Durante muito tempo, essas quantias foram tratadas como algo “à margem” do salário. Hoje, essa lógica não se sustenta mais.
A questão jurídica é objetiva:
gorjetas e gueltas integram ou não o salário do trabalhador?
2. O que são gorjetas e gueltas
Gorjeta: valor pago espontaneamente pelo cliente ou cobrado pela empresa (taxa de serviço) e repassado ao empregado.
Gueltas: valores pagos por fornecedores ou parceiros comerciais ao vendedor como incentivo por desempenho, marca ou volume de vendas.
Ambas têm em comum um ponto central: decorrem da prestação de serviços.
2.1. Gorjeta espontânea x gorjeta compulsória
Do ponto de vista trabalhista, não há diferença relevante entre:
gorjeta espontânea do cliente
taxa de serviço incluída na conta
Se o valor é habitual e vinculado ao trabalho, ele assume natureza remuneratória.
3. Natureza jurídica segundo a CLT
A CLT reconhece expressamente que a gorjeta:
não é salário-base, mas
integra a remuneração do empregado
Isso significa que ela:
compõe a base de cálculo de férias, 13º e FGTS
deve ser registrada e controlada
não pode ser apropriada livremente pela empresa
A ausência de pagamento direto pelo empregador não afasta a natureza remuneratória.
3.1. E as gueltas pagas por fornecedores?
As gueltas seguem a mesma lógica.
Quando o valor é:
habitual
previsível
ligado ao desempenho do empregado
conhecido ou tolerado pela empresa
a jurisprudência tende a reconhecer sua integração à remuneração, ainda que o pagamento venha de terceiro.
4. O dever de controle e transparência
A empresa que opera com gorjetas deve:
definir critérios de rateio
manter controle dos valores
registrar corretamente a remuneração
evitar retenções indevidas
A apropriação de gorjetas pelo empregador é vedada, salvo para custear encargos previstos em lei ou norma coletiva.
4.1. “Por fora” não elimina o vínculo salarial
Pagar gorjetas ou gueltas “por fora”:
não impede o reconhecimento da natureza salarial
não afasta reflexos trabalhistas
não reduz o passivo em eventual ação
Ao contrário, a informalidade agrava o risco jurídico.
5. Reflexos trabalhistas
Uma vez reconhecida a natureza remuneratória, gorjetas e gueltas impactam:
férias + 1/3
13º salário
FGTS
aviso-prévio
verbas rescisórias
A exclusão indevida costuma gerar condenações retroativas.
6. Entendimento da Justiça do Trabalho
O Tribunal Superior do Trabalho tem entendimento consolidado no sentido de que:
gorjetas habituais integram a remuneração
a origem do pagamento não altera a natureza jurídica
gueltas podem ser reconhecidas como salário disfarçado
a realidade prevalece sobre a forma
O foco está na habitualidade e na vinculação ao trabalho.
7. Riscos para a empresa
A má gestão de gorjetas e gueltas pode gerar:
condenações trabalhistas elevadas
diferenças de FGTS
multas administrativas
reconhecimento de fraude remuneratória
O custo do improviso costuma ser maior que o da regularização.
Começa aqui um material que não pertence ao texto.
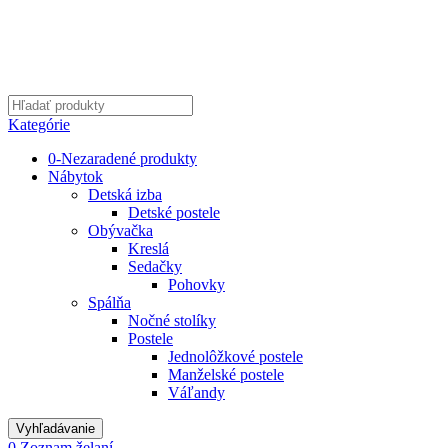
Kategórie
0-Nezaradené produkty
Nábytok
Detská izba
Detské postele
Obývačka
Kreslá
Sedačky
Pohovky
Spálňa
Nočné stolíky
Postele
Jednolôžkové postele
Manželské postele
Váľandy
Vyhľadávanie
0
Zoznam želaní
8. Conclusão: quem paga não define a natureza
No Direito do Trabalho, não importa se o valor vem do cliente, do fornecedor ou de terceiro.
Se a quantia é habitual, vinculada ao trabalho e integra a lógica remuneratória, ela compõe a remuneração do empregado.
A regra é clara:
quem se beneficia do trabalho não pode ignorar a remuneração que ele efetivamente gera.